Exercise description> Copy out exactly the lines spanning the line with "thumb mcp: (195, 84)" to the line with "thumb mcp: (238, 216)", inclusive, from the data underneath, with no pictures.

*** Extracted entries ***

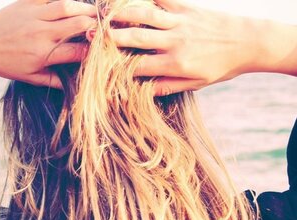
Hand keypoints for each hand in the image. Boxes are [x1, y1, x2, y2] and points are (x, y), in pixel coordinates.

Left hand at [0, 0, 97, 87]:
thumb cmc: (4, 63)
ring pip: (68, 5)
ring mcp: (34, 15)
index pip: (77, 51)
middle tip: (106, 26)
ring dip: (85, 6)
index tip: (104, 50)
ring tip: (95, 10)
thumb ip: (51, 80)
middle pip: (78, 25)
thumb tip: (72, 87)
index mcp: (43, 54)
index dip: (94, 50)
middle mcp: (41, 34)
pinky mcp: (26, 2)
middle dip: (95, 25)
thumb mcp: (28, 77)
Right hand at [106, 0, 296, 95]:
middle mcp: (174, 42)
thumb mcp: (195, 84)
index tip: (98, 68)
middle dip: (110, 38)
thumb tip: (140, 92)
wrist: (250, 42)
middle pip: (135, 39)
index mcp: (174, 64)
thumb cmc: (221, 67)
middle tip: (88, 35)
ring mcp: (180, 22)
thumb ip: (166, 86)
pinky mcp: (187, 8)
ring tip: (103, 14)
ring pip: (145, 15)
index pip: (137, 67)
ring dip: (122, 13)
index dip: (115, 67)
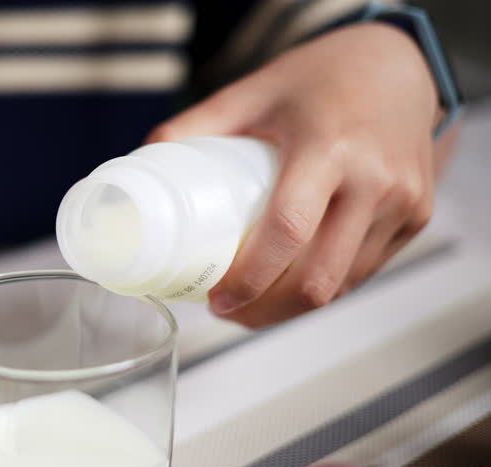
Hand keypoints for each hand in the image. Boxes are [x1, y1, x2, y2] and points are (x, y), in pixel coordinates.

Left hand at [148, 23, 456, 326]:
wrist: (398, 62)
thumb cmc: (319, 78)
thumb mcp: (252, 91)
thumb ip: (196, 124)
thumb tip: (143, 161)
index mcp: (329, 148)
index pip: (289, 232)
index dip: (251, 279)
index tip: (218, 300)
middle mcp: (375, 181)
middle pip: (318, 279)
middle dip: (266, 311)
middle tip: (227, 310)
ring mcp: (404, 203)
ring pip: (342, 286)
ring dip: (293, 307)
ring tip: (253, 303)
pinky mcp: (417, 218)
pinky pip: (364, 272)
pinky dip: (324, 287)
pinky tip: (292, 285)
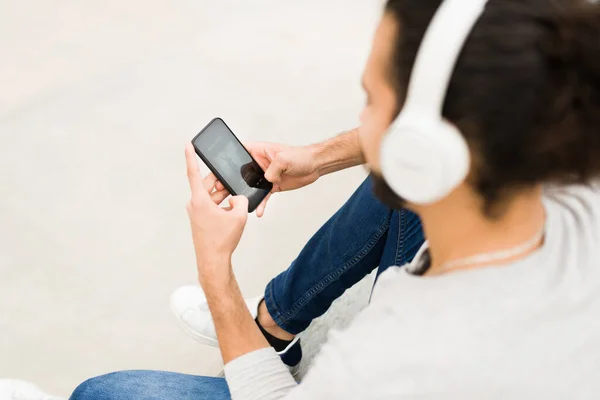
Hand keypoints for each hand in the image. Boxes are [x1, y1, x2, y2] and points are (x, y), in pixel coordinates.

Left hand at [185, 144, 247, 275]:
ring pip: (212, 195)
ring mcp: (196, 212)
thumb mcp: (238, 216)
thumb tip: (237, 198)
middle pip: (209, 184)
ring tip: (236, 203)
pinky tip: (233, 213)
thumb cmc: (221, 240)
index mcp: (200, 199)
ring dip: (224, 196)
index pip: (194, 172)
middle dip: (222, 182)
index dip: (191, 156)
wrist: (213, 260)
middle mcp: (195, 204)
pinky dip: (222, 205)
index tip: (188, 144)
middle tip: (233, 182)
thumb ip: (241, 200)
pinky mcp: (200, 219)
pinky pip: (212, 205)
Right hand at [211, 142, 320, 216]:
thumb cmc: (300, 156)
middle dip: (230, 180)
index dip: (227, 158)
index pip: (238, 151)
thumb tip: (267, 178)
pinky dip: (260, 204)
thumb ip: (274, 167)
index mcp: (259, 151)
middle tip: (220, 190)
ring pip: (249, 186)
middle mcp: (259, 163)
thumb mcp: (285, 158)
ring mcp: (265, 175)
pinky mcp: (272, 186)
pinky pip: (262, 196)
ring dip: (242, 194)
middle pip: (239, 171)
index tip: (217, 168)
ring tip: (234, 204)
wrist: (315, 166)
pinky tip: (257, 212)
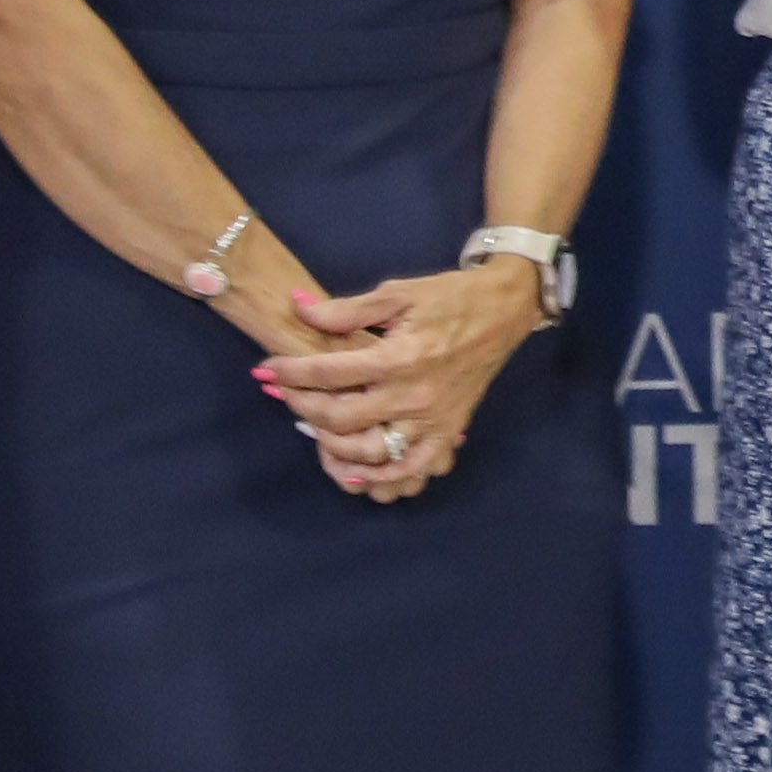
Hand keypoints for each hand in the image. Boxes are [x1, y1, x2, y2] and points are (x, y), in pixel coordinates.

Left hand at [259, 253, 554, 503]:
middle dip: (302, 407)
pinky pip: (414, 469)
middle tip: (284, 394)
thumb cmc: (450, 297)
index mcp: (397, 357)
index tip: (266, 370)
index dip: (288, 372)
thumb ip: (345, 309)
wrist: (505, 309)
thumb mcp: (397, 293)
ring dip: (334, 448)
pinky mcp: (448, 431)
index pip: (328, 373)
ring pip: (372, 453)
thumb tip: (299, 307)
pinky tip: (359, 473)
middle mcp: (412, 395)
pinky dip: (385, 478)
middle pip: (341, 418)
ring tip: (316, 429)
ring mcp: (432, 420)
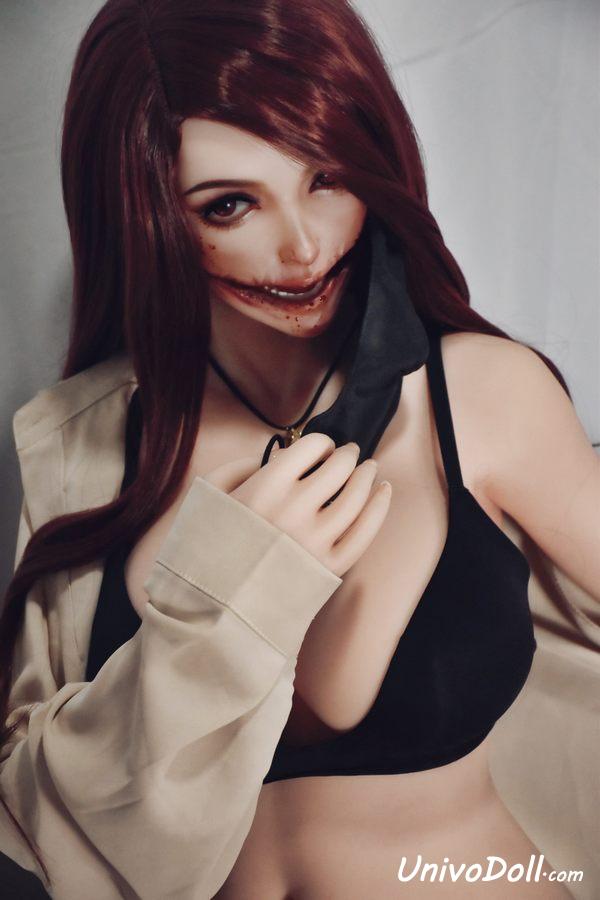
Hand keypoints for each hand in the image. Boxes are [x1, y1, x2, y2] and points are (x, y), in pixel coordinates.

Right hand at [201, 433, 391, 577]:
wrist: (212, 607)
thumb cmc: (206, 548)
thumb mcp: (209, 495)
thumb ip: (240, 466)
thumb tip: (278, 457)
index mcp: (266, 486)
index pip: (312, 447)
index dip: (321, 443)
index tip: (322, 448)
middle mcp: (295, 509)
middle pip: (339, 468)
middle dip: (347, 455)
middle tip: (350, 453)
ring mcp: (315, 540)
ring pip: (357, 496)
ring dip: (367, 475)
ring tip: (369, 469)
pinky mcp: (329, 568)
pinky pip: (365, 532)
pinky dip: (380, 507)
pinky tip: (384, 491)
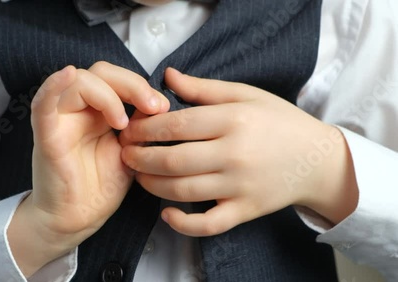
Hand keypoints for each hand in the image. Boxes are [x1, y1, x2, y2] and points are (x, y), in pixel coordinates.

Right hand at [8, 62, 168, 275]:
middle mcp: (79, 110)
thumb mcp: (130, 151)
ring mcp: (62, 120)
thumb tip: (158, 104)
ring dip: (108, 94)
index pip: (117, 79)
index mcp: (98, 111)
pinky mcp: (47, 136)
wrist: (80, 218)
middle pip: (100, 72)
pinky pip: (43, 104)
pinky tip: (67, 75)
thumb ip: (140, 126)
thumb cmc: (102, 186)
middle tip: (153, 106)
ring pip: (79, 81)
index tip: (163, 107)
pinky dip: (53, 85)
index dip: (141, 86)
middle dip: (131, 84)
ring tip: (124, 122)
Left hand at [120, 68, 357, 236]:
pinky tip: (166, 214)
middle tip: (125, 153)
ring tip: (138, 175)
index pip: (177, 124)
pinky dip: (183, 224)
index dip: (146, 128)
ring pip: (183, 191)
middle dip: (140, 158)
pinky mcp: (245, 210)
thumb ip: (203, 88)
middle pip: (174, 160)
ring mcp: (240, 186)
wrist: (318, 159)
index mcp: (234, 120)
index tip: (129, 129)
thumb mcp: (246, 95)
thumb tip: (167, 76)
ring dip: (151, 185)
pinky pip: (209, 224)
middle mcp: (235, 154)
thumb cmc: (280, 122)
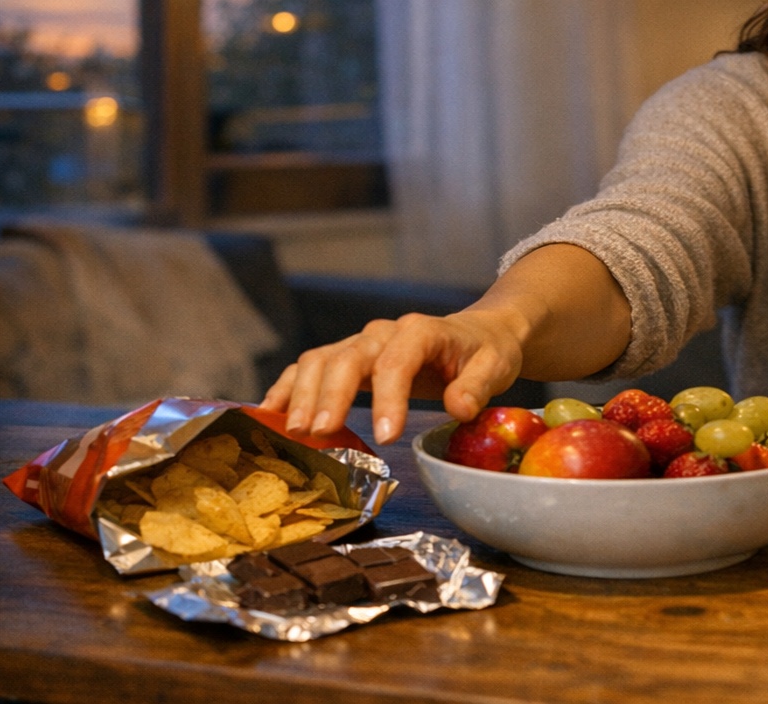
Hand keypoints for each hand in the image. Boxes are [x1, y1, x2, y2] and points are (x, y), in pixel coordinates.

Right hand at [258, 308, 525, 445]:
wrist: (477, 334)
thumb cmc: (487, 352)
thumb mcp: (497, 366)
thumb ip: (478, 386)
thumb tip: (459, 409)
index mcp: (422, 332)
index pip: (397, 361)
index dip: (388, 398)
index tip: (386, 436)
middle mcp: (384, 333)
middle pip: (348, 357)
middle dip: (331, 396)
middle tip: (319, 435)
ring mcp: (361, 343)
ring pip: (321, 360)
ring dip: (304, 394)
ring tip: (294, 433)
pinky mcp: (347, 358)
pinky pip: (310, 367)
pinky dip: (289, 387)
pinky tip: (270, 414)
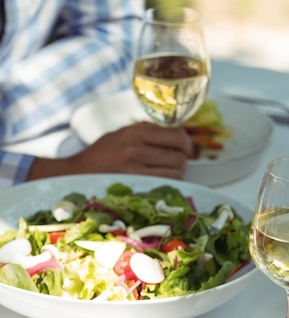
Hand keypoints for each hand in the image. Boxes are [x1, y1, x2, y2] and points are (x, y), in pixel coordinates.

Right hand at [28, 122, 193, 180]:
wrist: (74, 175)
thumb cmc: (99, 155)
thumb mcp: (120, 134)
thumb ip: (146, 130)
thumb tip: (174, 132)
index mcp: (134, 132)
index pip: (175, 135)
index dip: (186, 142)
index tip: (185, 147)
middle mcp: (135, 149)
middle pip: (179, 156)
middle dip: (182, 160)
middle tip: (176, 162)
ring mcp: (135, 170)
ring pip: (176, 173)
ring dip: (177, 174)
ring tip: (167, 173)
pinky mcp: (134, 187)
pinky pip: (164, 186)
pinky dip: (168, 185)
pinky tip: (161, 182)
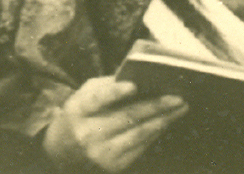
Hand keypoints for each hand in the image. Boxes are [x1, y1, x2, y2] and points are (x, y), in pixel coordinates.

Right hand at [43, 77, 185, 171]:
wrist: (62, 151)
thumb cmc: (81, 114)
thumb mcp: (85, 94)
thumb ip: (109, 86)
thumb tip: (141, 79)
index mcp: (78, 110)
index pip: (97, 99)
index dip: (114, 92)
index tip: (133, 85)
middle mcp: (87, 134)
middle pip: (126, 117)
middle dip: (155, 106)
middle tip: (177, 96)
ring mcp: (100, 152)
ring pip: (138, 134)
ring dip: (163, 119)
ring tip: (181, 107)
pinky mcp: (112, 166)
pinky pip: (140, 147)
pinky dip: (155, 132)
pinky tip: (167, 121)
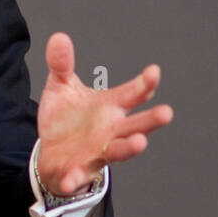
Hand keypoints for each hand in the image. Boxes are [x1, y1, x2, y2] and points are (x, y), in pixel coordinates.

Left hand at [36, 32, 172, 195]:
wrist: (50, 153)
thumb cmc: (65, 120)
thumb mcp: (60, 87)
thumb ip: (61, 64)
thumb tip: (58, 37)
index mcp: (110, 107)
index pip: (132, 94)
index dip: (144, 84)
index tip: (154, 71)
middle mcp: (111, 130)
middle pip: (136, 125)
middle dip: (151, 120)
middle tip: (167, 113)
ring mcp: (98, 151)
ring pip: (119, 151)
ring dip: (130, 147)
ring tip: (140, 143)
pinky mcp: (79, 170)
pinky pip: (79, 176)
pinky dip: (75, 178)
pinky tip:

*** End of Extracted entries ***

Solution>
thumb mcp: (195, 84)
index tip: (98, 68)
middle dip: (110, 38)
thumb tip: (140, 92)
wrist: (250, 42)
middle pip: (135, 39)
index mcp: (174, 64)
thumb cmc: (221, 67)
middle tip: (88, 35)
ring mcp: (180, 22)
thumb ip: (166, 86)
pinky mcp: (187, 8)
ring tip: (103, 14)
ring pip: (145, 15)
index pip: (137, 67)
ring dip: (122, 13)
index dip: (115, 67)
Hand keypoints for each hand in the image. Boxes are [x1, y1, x2, y2] and points are (x, y), in pixel coordinates.

Left hand at [148, 23, 456, 326]:
wrist: (398, 62)
thumb cmc: (319, 78)
thumb mcp: (252, 91)
thumb ip: (196, 124)
thumb tip: (143, 161)
index mcp: (329, 148)
index pip: (289, 232)
index dip: (251, 279)
index tip: (218, 300)
middle mcp: (375, 181)
middle pip: (318, 279)
middle dip: (266, 311)
middle tip: (227, 310)
ring mcp: (404, 203)
ring pip: (342, 286)
ring dip: (293, 307)
ring tip: (253, 303)
pinky mcp: (417, 218)
pinky pip: (364, 272)
pinky dip: (324, 287)
pinky tip: (292, 285)
Hand keypoints for each hand in the image. Boxes are [x1, y1, x2, y2] and points are (x, y), in pixel coordinates.

Left hand at [185, 144, 247, 275]:
ring pip: (212, 195)
ring mcp: (196, 212)
thumb mcp: (238, 216)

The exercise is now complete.